Debating Democracy: Reform and Revolution
This course is expected to run but has not yet been scheduled.
Can social and political reform ensure that all are free to participate in a democratic society? Or is revolution sometimes needed? What is revolution, anyway? And what is reform? How has this distinction been developed in the history of democratic political thought, for example in relation to the distinction between representative and direct democracy? What is needed today?
We debate these questions by engaging major texts in the history of political theory, philosophy, and social thought, always in connection with current events. The course offers an excellent introduction to historical debates in these fields and a strong foundation for future work.
In the first week, we explore the revolutionary rise of democracy in the modern period. After considering the practice of democracy in ancient Athens and the distinction between democracy and liberalism, we consider Locke’s and Rousseau’s different views on individual liberty and the social contract. Then we turn to debates around the American and French Revolutions, in the work of Thomas Paine and Edmund Burke. Finally, we look at Tocqueville’s account of the social effects of democracy in the United States.

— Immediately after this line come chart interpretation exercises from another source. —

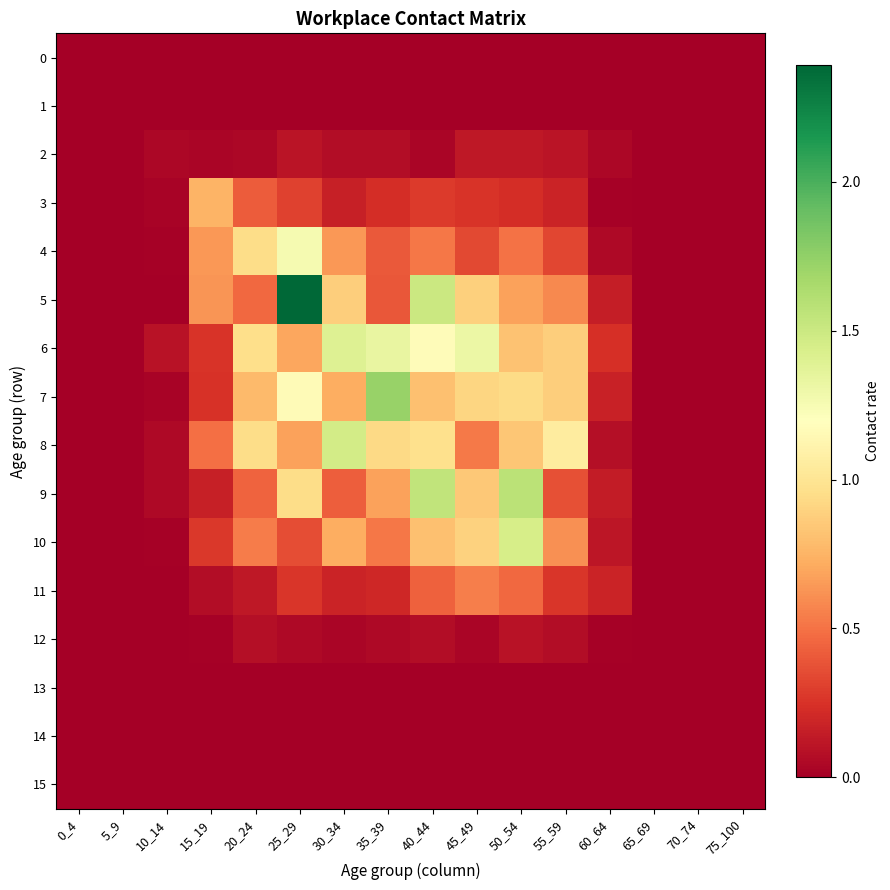

Reading left to right, list all the values displayed in this chart.

0: 0_4=0.0	5_9=0.0	10_14=0.0	15_19=0.0	20_24=0.0	25_29=0.0	30_34=0.0	35_39=0.0	40_44=0.0	45_49=0.0	50_54=0.0	55_59=0.0	60_64=0.0	65_69=0.0	70_74=0.0	75_100=0.0
1: 0_4=0.0	5_9=0.0	10_14=0.0	15_19=0.0	20_24=0.0	25_29=0.0	30_34=0.0	35_39=0.0	40_44=0.0	45_49=0.0	50_54=0.0	55_59=0.0	60_64=0.0	65_69=0.0	70_74=0.0	75_100=0.0
2: 0_4=0.0	5_9=0.0	10_14=0.0	15_19=0.0	20_24=0.0	25_29=0.1	30_34=0.1	35_39=0.1	40_44=0.0	45_49=0.1	50_54=0.1	55_59=0.1	60_64=0.0	65_69=0.0	70_74=0.0	75_100=0.0
3: 0_4=0.0	5_9=0.0	10_14=0.0	15_19=0.7	20_24=0.4	25_29=0.3	30_34=0.2	35_39=0.2	40_44=0.3	45_49=0.3	50_54=0.2	55_59=0.2	60_64=0.0	65_69=0.0	70_74=0.0	75_100=0.0
4: 0_4=0.0	5_9=0.0	10_14=0.0	15_19=0.6	20_24=1.0	25_29=1.3	30_34=0.6	35_39=0.4	40_44=0.5	45_49=0.3	50_54=0.5	55_59=0.3	60_64=0.1	65_69=0.0	70_74=0.0	75_100=0.0
5: 0_4=0.0	5_9=0.0	10_14=0.0	15_19=0.6	20_24=0.5	25_29=2.4	30_34=0.9	35_39=0.4	40_44=1.5	45_49=0.9	50_54=0.7	55_59=0.6	60_64=0.2	65_69=0.0	70_74=0.0	75_100=0.0
6: 0_4=0.0	5_9=0.0	10_14=0.1	15_19=0.3	20_24=1.0	25_29=0.7	30_34=1.4	35_39=1.3	40_44=1.2	45_49=1.3	50_54=0.8	55_59=0.9	60_64=0.2	65_69=0.0	70_74=0.0	75_100=0.0
7: 0_4=0.0	5_9=0.0	10_14=0.0	15_19=0.2	20_24=0.8	25_29=1.2	30_34=0.7	35_39=1.7	40_44=0.8	45_49=0.9	50_54=0.9	55_59=0.9	60_64=0.2	65_69=0.0	70_74=0.0	75_100=0.0
8: 0_4=0.0	5_9=0.0	10_14=0.1	15_19=0.5	20_24=0.9	25_29=0.7	30_34=1.5	35_39=0.9	40_44=1.0	45_49=0.5	50_54=0.8	55_59=1.1	60_64=0.1	65_69=0.0	70_74=0.0	75_100=0.0
9: 0_4=0.0	5_9=0.0	10_14=0.0	15_19=0.2	20_24=0.4	25_29=1.0	30_34=0.4	35_39=0.7	40_44=1.5	45_49=0.8	50_54=1.6	55_59=0.4	60_64=0.1	65_69=0.0	70_74=0.0	75_100=0.0
10: 0_4=0.0	5_9=0.0	10_14=0.0	15_19=0.3	20_24=0.5	25_29=0.4	30_34=0.7	35_39=0.5	40_44=0.8	45_49=0.9	50_54=1.4	55_59=0.6	60_64=0.1	65_69=0.0	70_74=0.0	75_100=0.0
11: 0_4=0.0	5_9=0.0	10_14=0.0	15_19=0.1	20_24=0.1	25_29=0.3	30_34=0.2	35_39=0.2	40_44=0.4	45_49=0.6	50_54=0.5	55_59=0.3	60_64=0.2	65_69=0.0	70_74=0.0	75_100=0.0
12: 0_4=0.0	5_9=0.0	10_14=0.0	15_19=0.0	20_24=0.1	25_29=0.1	30_34=0.0	35_39=0.1	40_44=0.1	45_49=0.0	50_54=0.1	55_59=0.1	60_64=0.0	65_69=0.0	70_74=0.0	75_100=0.0
13: 0_4=0.0	5_9=0.0	10_14=0.0	15_19=0.0	20_24=0.0	25_29=0.0	30_34=0.0	35_39=0.0	40_44=0.0	45_49=0.0	50_54=0.0	55_59=0.0	60_64=0.0	65_69=0.0	70_74=0.0	75_100=0.0
14: 0_4=0.0	5_9=0.0	10_14=0.0	15_19=0.0	20_24=0.0	25_29=0.0	30_34=0.0	35_39=0.0	40_44=0.0	45_49=0.0	50_54=0.0	55_59=0.0	60_64=0.0	65_69=0.0	70_74=0.0	75_100=0.0
15: 0_4=0.0	5_9=0.0	10_14=0.0	15_19=0.0	20_24=0.0	25_29=0.0	30_34=0.0	35_39=0.0	40_44=0.0	45_49=0.0	50_54=0.0	55_59=0.0	60_64=0.0	65_69=0.0	70_74=0.0	75_100=0.0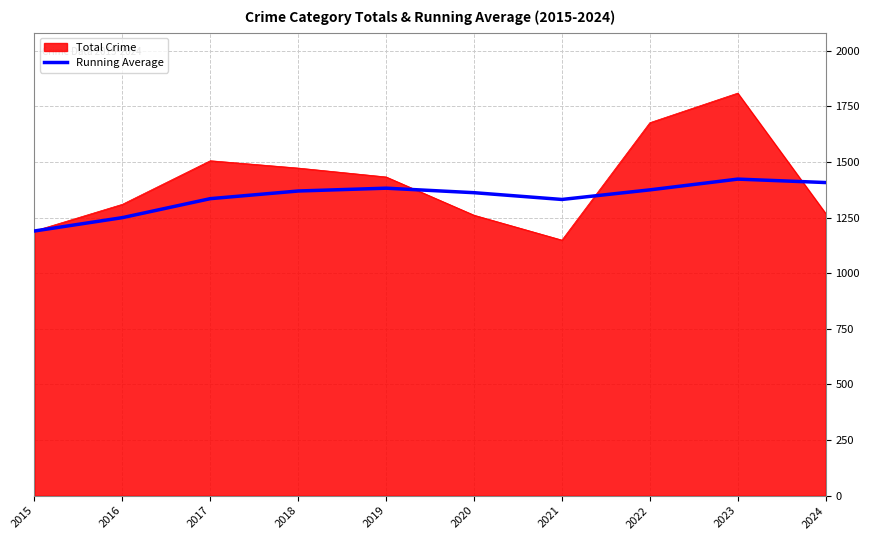

What is the minimum value for Running Average?

1190.0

In the second week, we focus on the nineteenth century. We consider how the realities of slavery in the United States pressed many to call for reform and even revolt, through reading the work of David Walker and Frederick Douglass. We grapple with Marx’s critique of liberalism and radical call for what he calls “human emancipation.” We examine John Stuart Mill’s liberal defense of representative democracy and efforts to achieve social reform. We conclude by assessing Hannah Arendt’s theory of political action, in the twentieth century, and her call to take up what she calls the “revolutionary tradition” today through direct participation in political life.
In addition to laying a foundation for future work in political theory, philosophy, and related disciplines, students will be encouraged to form and articulate their own views about democracy, reform, and revolution, both in the contexts of the debates we consider and in our own times.